I pulled out my fusee-box, struck a light, and looked at my watch. It was only ten o'clock.
"We have been walking," said Bergheim, "about half an hour, and I don't believe we have done two miles in the time. Well, it can't go on uphill like this all the way!"
"Impossible," I replied. "Rotheskirche is on the level of the river. We must sooner or later begin descending towards the valley of the Neckar."
"I wish it might be sooner, then," laughed my companion, "for I had done a good twenty miles to-day before you overtook me."
"Well, perhaps we may come upon some place half way. If so, I vote that we put up for the night, and leave Rotheskirche till the morning."
"Ay, that would be capital!" said he. "If it wasn't that I am as hungry as a wolf, I wouldn't say no to the hut of a charcoal-burner to-night."

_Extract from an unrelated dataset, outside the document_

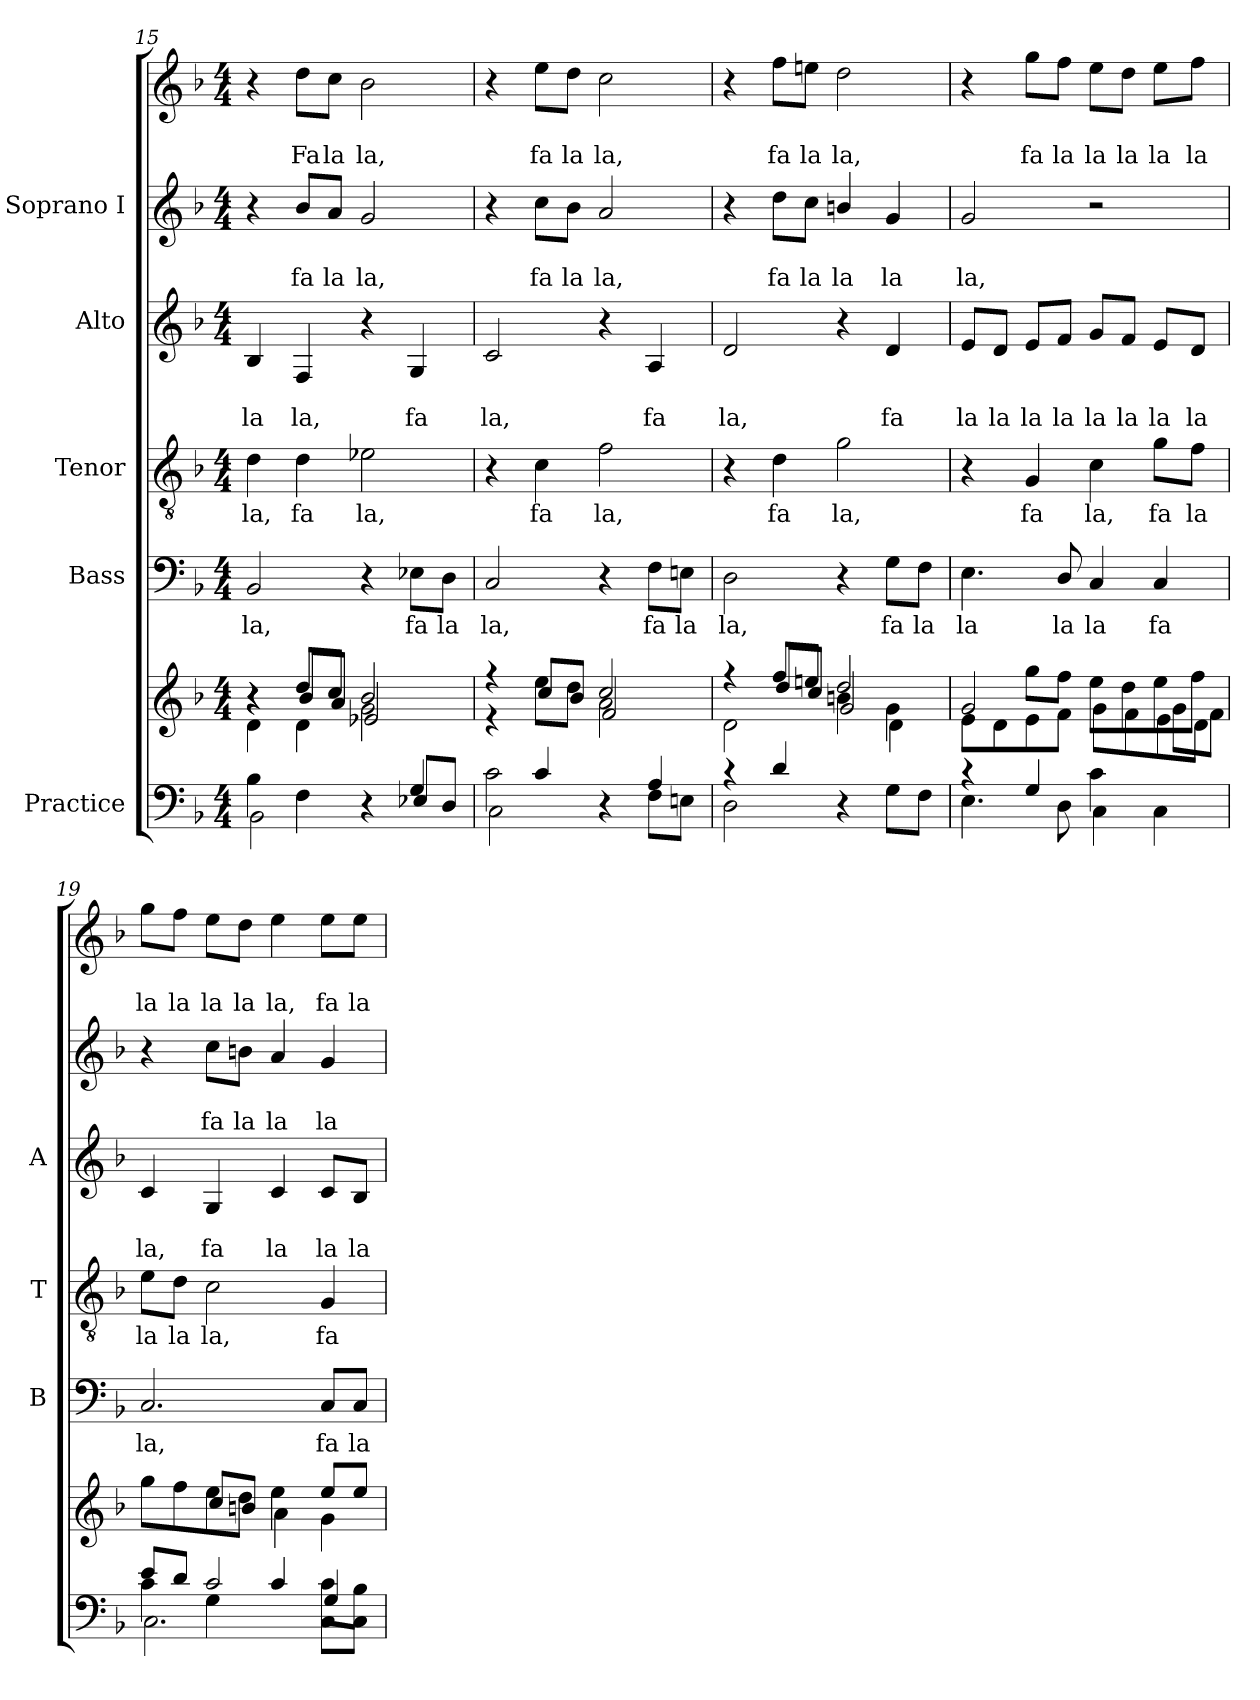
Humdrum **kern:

And now, plodding on more and more silently as our fatigue increased, we found the pine-forests gradually drawing nearer, till by and by they enclosed us on every side, and our road lay through the midst of them. Here in the wood, all was dark—all was silent—not a breath stirred. The moon was rising fast; but the shadows of the pines lay long and dense upon the road, with only a sharp silvery patch breaking through here and there. By and by we came upon a broad space of clearing, dotted over with stacks of brushwood and great symmetrical piles of barked trunks. Then followed another tract of close forest. Then our road suddenly emerged into the full moonlight, and sometimes descending abruptly, sometimes keeping at a dead level for half a mile together, continued to skirt the forest on the left.
"I see a group of buildings down yonder," said Bergheim, pointing to a spot deep in the shadow of the hillside.
I could see nothing resembling buildings, but he stuck to his opinion.
"That they are buildings," he said, "I am positive. More I cannot tell by this uncertain light. It may be a mere cluster of cottages, or it may be a farmhouse, with stacks and sheds close by. I think it is the latter."